UN MONDE POST-OCCIDENTAL
Comment nommer notre époque ? Depuis la fin de la Seconde Guerre mondiale, nous avons traversé la « guerre froide », l’« après-guerre froide », puis le temps du « monde unipolaire » ou, pour reprendre le mot d’Hubert Védrine, celui de l’« hyperpuissance » américaine… Et maintenant ?
Les analystes hésitent entre la « fin de l’après-guerre froide », ou carrément l’« après-après-guerre froide », ou l’émergence d’un « monde multipolaire », voire bientôt « bipolaire » (Etats-Unis-Chine). Mais l’expression la plus juste serait sans doute le « monde post-occidental » ; car s’il est une donnée fondatrice de cette période historique, c’est la fin du monopole du pouvoir occidental. Ce n’est pas venu du jour au lendemain, et nous n’en avons pris conscience que progressivement.
La crise financière de 2008 a ainsi donné naissance au G20, car, depuis le début de l’actuelle décennie, les pays dits « émergents », les fameux Brics (Brésil, Russie, Inde, Chine et Afrique du Sud) identifiés par la banque Goldman Sachs comme les pays à plus forte croissance du nouveau siècle, ne pouvaient plus être ignorés. Ils le pouvaient d’autant moins que le monde était menacé de banqueroute. Mais il s’agissait d’économie, pas de gouvernance politique.
C’était écrit depuis longtemps, depuis que les géants d’Asie se sont tour à tour réveillés. En 1870, les trois premières puissances économiques mondiales étaient le Royaume-Uni, l’Allemagne et la France (1). Un siècle plus tard, en 1973, les Etats-Unis étaient passés en tête, suivis du Japon et de l’Allemagne. En 2010, exit le dernier européen : le podium actuel est constitué des Etats-Unis toujours en tête, suivis de la Chine et du Japon. En 2030, si l’on en croit les projections, la Chine sera numéro un, suivie des Etats-Unis et de l’Inde… Il en irait autrement si l’Europe était un ensemble fédéral, mais il s’agit là d’une autre histoire.
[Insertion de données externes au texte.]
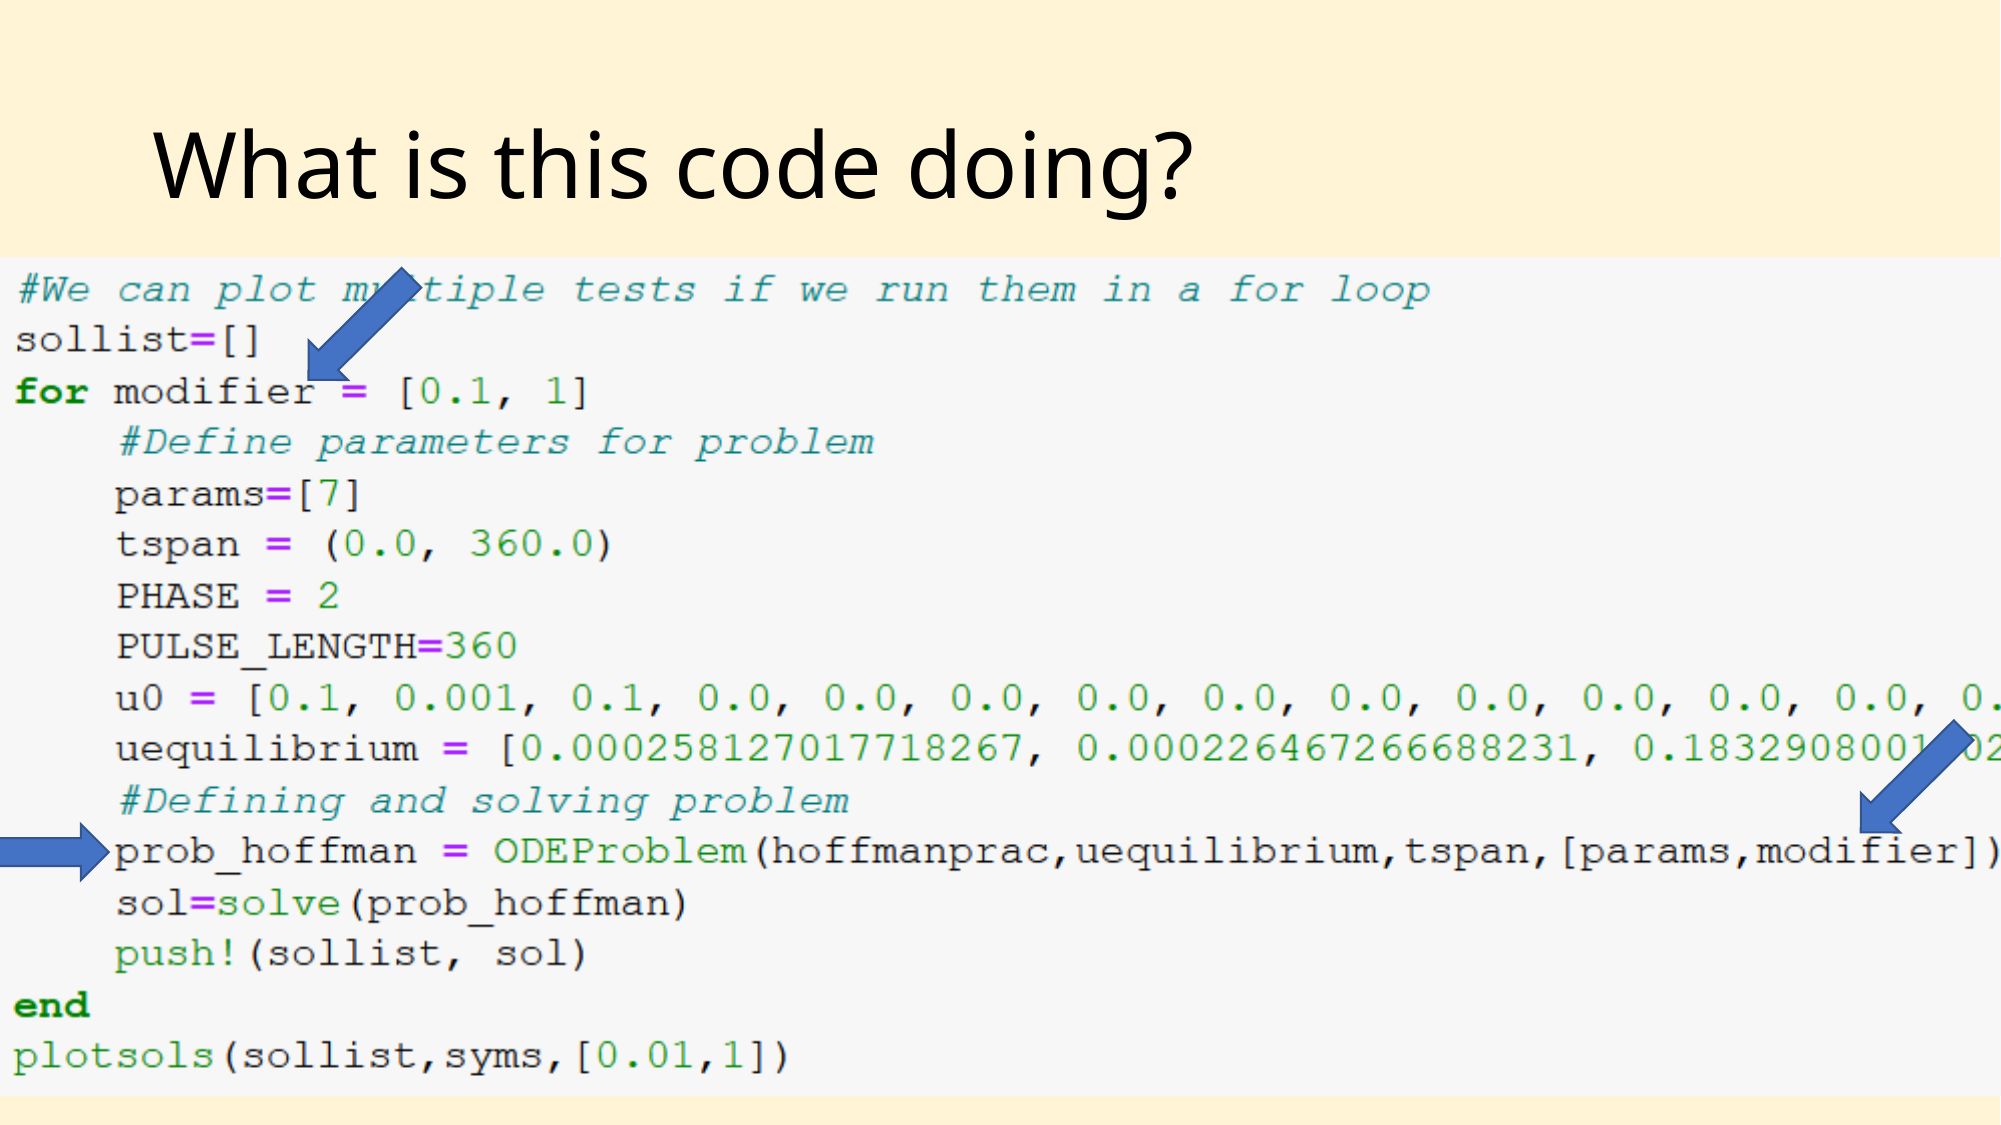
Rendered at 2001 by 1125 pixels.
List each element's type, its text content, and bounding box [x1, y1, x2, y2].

title What is this code doing? [137, 59, 1863, 257]
picture [0, 257, 2001, 1096]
Il y a quelques années encore, le monde dit occidental, concept géopolitique suffisamment élastique pour inclure le Japon et tout allié des Etats-Unis, quelles que soient son histoire et sa géographie, doutait peu de son influence dominante sur la marche du monde. Il en va autrement aujourd’hui. Le conflit syrien, plus que nul autre événement, a servi de révélateur à la bascule des forces : la décision prise en 2013 par Barack Obama de ne pas intervenir sur ce front a laissé pour la première fois le terrain libre à une Russie résurgente, mais aussi aux puissances régionales devenues des acteurs autonomes et pas simplement des relais des « grands ». La Syrie est le premier conflit « post-occidental », ou plus simplement « post-américain ».
La place de la Turquie est révélatrice de ce nouvel environnement : autrefois pilier de l’Otan sur son flanc oriental, elle en sera sans doute un jour le fossoyeur, en renouant avec un rêve impérial – et autocratique – tiré de sa longue histoire. La Turquie d’Erdogan a quitté l’orbite occidentale et participe à la reformulation des équilibres mondiaux.
L’Europe est le continent le moins bien préparé à cette nouvelle donne, elle qui a si longtemps trouvé le parapluie américain confortable, et a renoncé à devenir une puissance à part entière. Elle n’a pas encore digéré ce nouvel environnement, partagée entre la tentation autoritaire comme remède aux fracas du monde et la difficile transformation d’un état d’esprit hérité d’une époque révolue. Il est temps de se réveiller, non pas pour restaurer l’ordre ancien, mais parce que le monde a changé, sans nous.
(1) « Spheres of Influence », graphique d’Arvind Subramanian dans « The Economist » daté du 9 septembre 2011.